→ Instrucción 1
¿Qué partido dirigió a los kurdos sirios según el texto sobre Rojava?
→ Instrucción 2
Edita el pasaje del texto sobre Rojava que empieza en "Viajar por Rojava" y termina en "de la misma.", reemplazando "democracia directa" por "democracia participativa".

→ Documento fuente
------------------------------------------------

Viajar por Rojava es ser testigo de una revolución que experimenta con una forma de democracia directa, sin Estado, con la liberación de las mujeres y la igualdad de razas y clases en el corazón de la misma.
Primera parte
Cuando la “Primavera Árabe” se extendió a Siria en 2011, Bashar Al Assad retiró la mayor parte de sus fuerzas de las zonas predominantemente kurdas del norte de Siria para concentrar su potencia de fuego sobre las fuerzas rebeldes del sur. Las libertades políticas de los kurdos habían sido fuertemente restringidas por Assad, las expresiones de la identidad kurda estaban criminalizadas y su densidad demográfica diluida por la política de “arabización” del régimen, por la que los árabes eran reasentados en las zonas kurdas. Los kurdos aprovecharon la distracción de Assad. Bajo la dirección del PYD (Partido de la Unión Democrática), influenciado por la ideología del “Confederalismo democrático” postulada por Abdullah Öcalan, el líder encarcelado del PKK (Partido de los Trabajadores del Kurdistán), los kurdos sirios han establecido en la zona fronteriza con Turquía un sistema organizativo laico, genuinamente democrático de abajo hacia arriba y étnicamente inclusivo. Este sistema es valientemente defendido por hombres y mujeres soldados (YPG/YPJ) contra el ISIS, que está tratando, sin éxito, de erosionar su frontera sur.
Esta es la primera parte del diario que he escrito durante mi reciente visita a Rojava:
Estoy haciendo los preparativos para ir a Rojava, el enclave kurdo en el norte de Siria, ante la opinión contraria de familia y amigos, preocupados sobre todo por las bombas y la metralla, aunque a algunos les preocupa que no haya informado al Ministerio de Asuntos Exteriores británico y pudiera ser detenida como potencial terrorista. Confío en mi pase de prensa y en la historia del periodismo en el Reino Unido para acceder a mi tarjeta de “salir de la cárcel”. Mientras tanto, estoy más preocupada por la información sobre la escasez de electricidad y agua. Voy allí para preparar mi próximo libro “¿Por qué muere el patriarcado?”, escrito en colaboración con Beatrix Campbell. He descubierto que hay una revolución en marcha (¡¿en medio de la guerra?!) que, tanto ideológicamente como en la práctica, pone a las mujeres en el asiento del conductor.

------------------------------------------------

→ Material mostrado

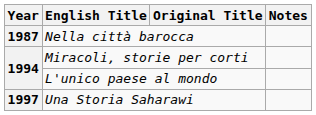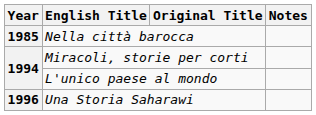Nella città barocca | Year: 1987 -> 1985
Una Storia Saharawi | Year: 1997 -> 1996
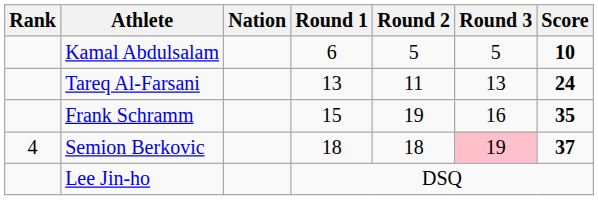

------------------------------------------------

→ Resultado 1
El PYD (Partido de la Unión Democrática).

→ Resultado 2
Viajar por Rojava es ser testigo de una revolución que experimenta con una forma de democracia participativa, sin Estado, con la liberación de las mujeres y la igualdad de razas y clases en el corazón de la misma.